I rebuilt my gut, my body and my mind - piece by bloody piece.
But even after winning that war, I lived small.
I didn’t dare stretch too far, dream too big.
Because the real fear wasn’t dying.
It was suffering again.
So I stayed safe.
Safe decisions .
Safe dreams.
Safe days.
Helping others, yes… but quietly dying inside myself.
Until now.
Until 2025.
Until Mom’s cancer diagnosis slammed into me like a freight train.
Stage 3. Rectal cancer.
Another reminder that none of us are guaranteed anything.
A few nights ago, sitting under a sky wide enough to swallow ten acres of land, watching deer and their fawns walking through the pasture, I asked myself…
If I knew for a fact I had one year left… would I be living like this?
Would I be holding back?
Would I be hiding gifts that were meant to be given away?
The answer was so loud it didn’t need words.
It shook through every fiber and cell in my body.
HELL NO!
I wouldn’t waste a second pretending survival was enough.
I wouldn’t tiptoe through life, afraid to trip.
I wouldn’t hoard the music, the gifts, the fire inside me for another “safer” day.
I would live.
I would LIVE!
And you know what?
You would too.
Because the truth is, nobody knows how long we have.
Not the doctors.
Not the machines.
Not the blood tests.
Not the prayers.
We don’t know!
But we do know this…
We were made for more than survival.
We were made to discover the gifts inside us - the ones given to us for a reason.
We were made to run wild with the beauty of nature, to connect with each other, to heal, to grow, to sing at the top of our lungs even when the world tells us to hush.
And none of us were meant to do it alone.
I know what it feels like to walk alone.
I’ve done it more times than I can count.
But it’s not how we were designed.
So I’m not doing it alone anymore.
I’m inviting you.
All of you.
Who’s brave enough to come with me?
Who’s brave enough to discover what’s really inside you?
To stretch past survival into living wide open?
To heal? To grow? To reconnect with yourself, with the earth, with the people around you?
Not someday.
NOW!
This is your wake-up call too.
If you’re ready…
If you’re willing to live instead of just survive…
Come walk this road with me.
We’re just getting started…
Want to heal on a deeper level? Stop chasing quick fixes.
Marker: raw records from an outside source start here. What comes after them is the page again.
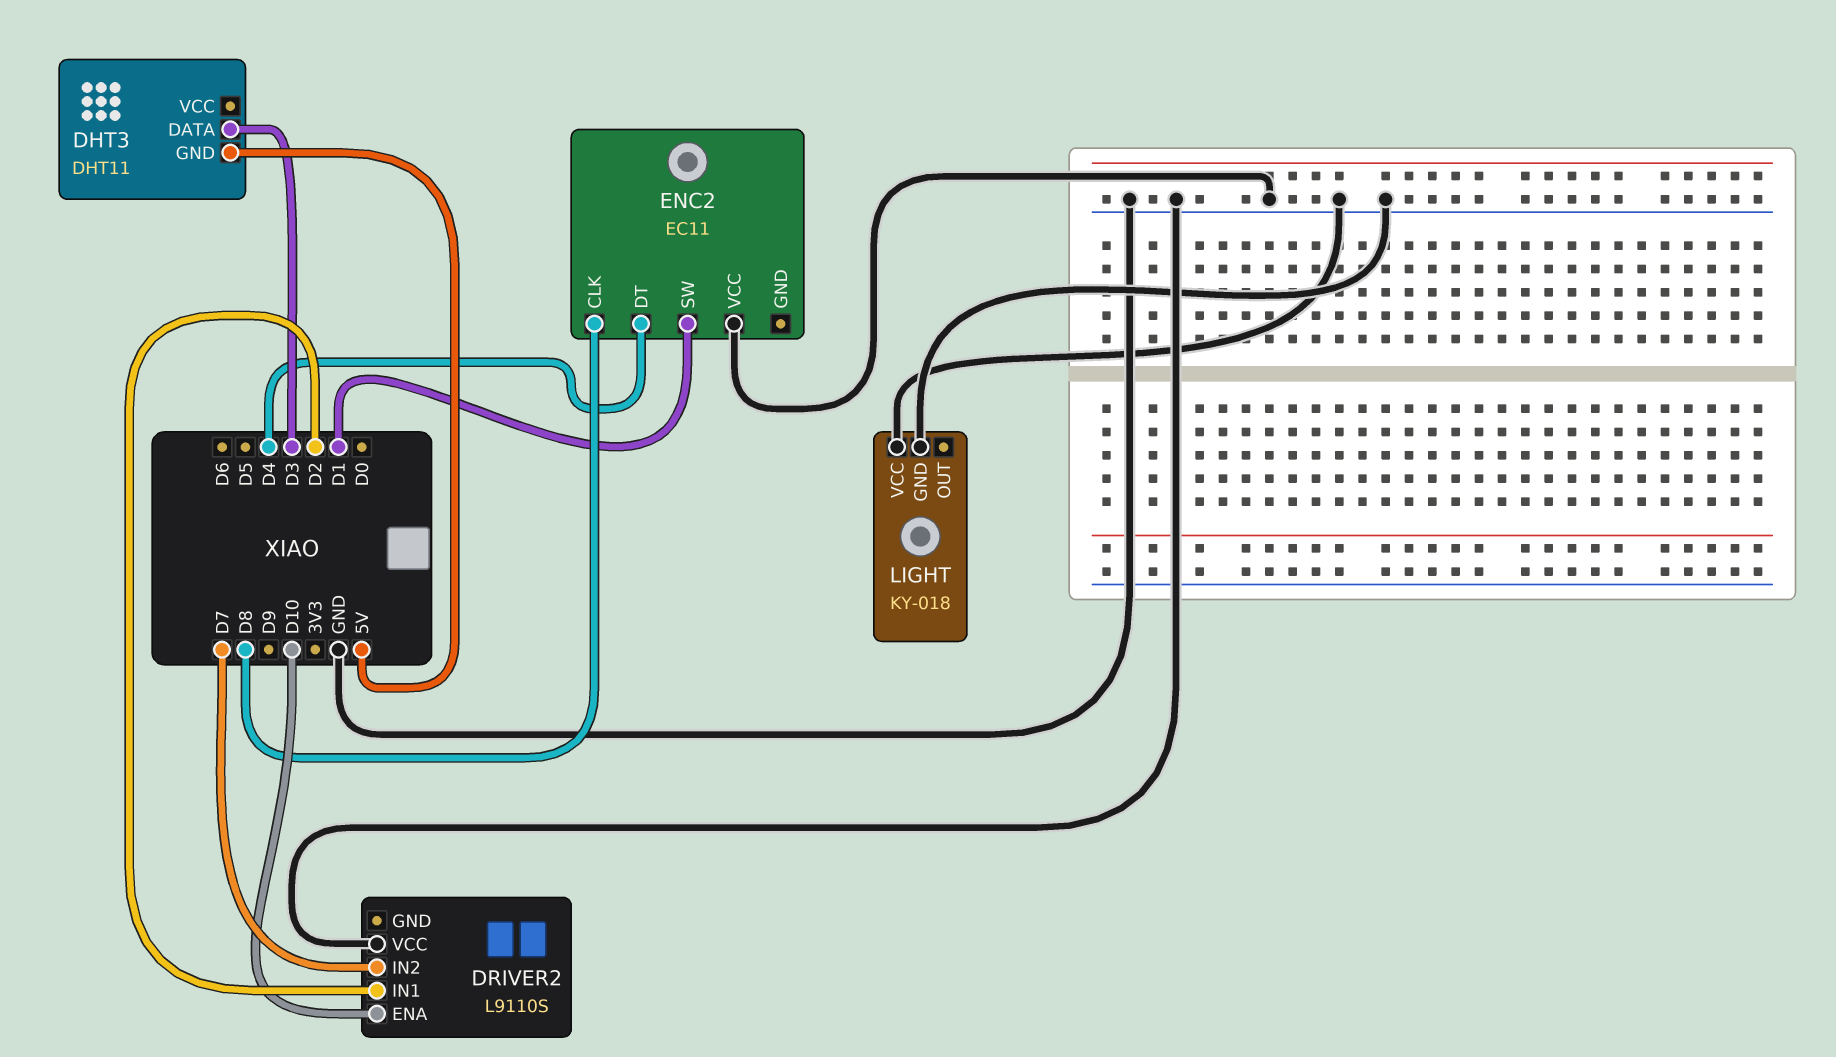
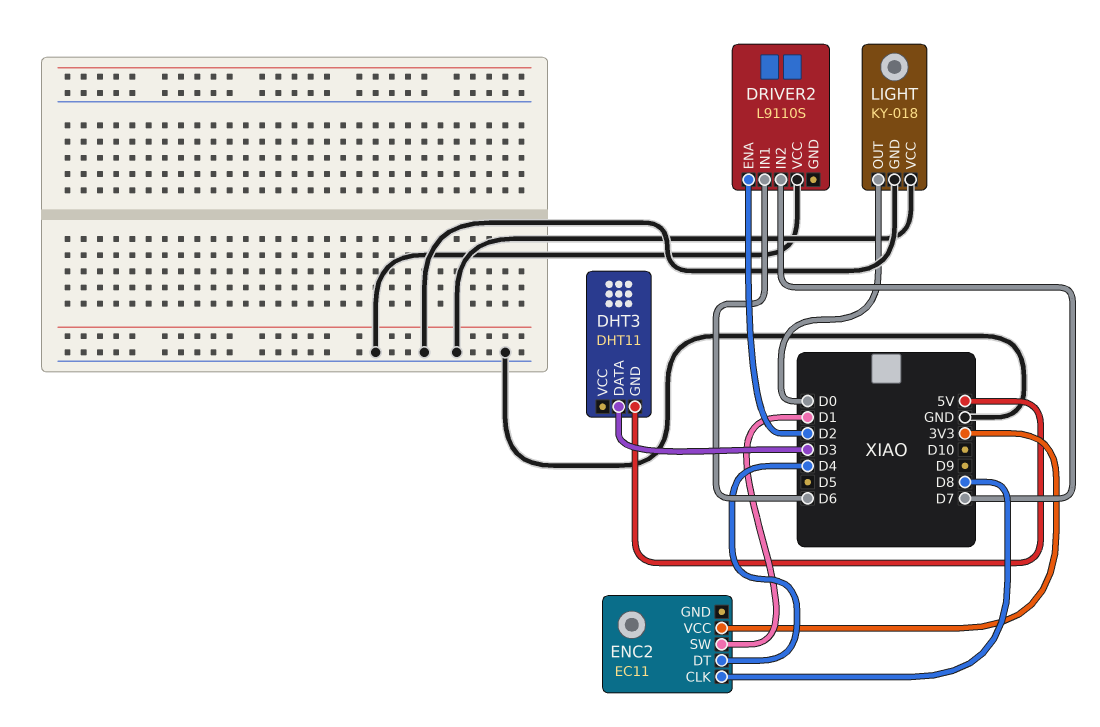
DRIVER2 pin ENA: D10 -> D2
DRIVER2 pin IN1: D2 -> D6
ENC2 pin VCC: GND -> 3V3
LIGHT pin OUT: none -> D0

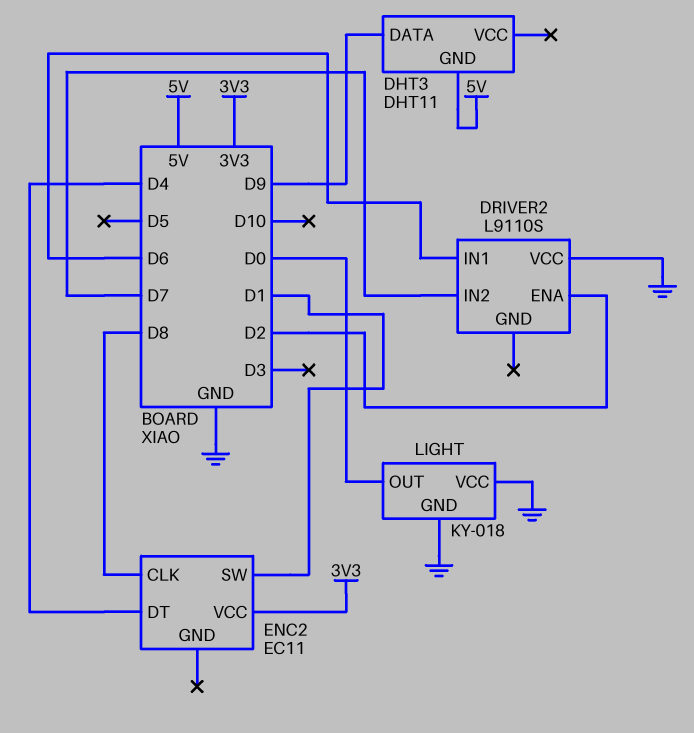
DHT3 pin DATA: D3 -> D9

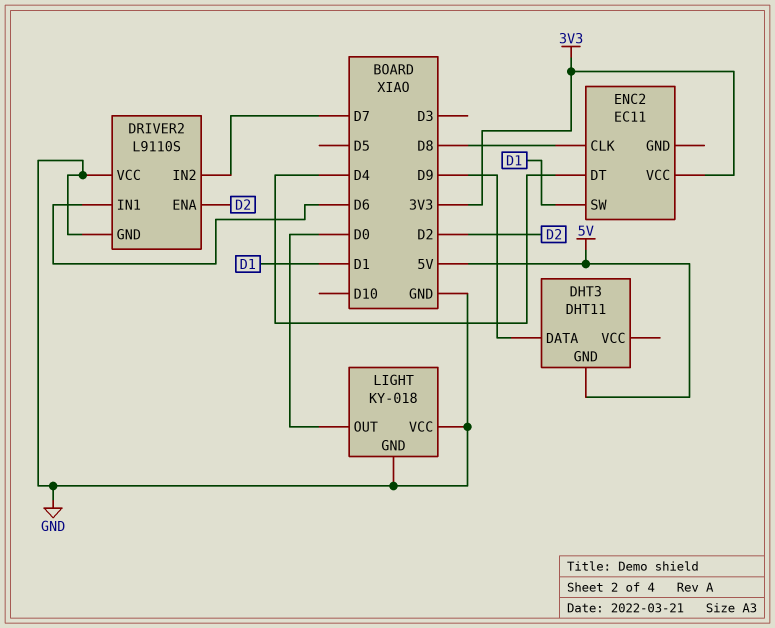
DRIVER2 pin GND: none -> GND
I’m a holistic nurse who’s lived through pain, grief, trauma, anxiety & depression and healed naturally. Not theory. Not fluff. Just lived experience + expert support.
Transform To Wellness- Kathleen Thorne RN, LMT (RN3252112/ MA54880)
You didn’t just write, Kathleen. You ignited something in me with this beautiful piece.
The moment we stop letting that fear dictate the size of our dreams is the moment we start living again.
Thank you for sharing.
Kathleen, the rawness and vulnerability of this piece empowered me to feel more comfortable sharing some of my struggles more openly. Thank you for your bravery.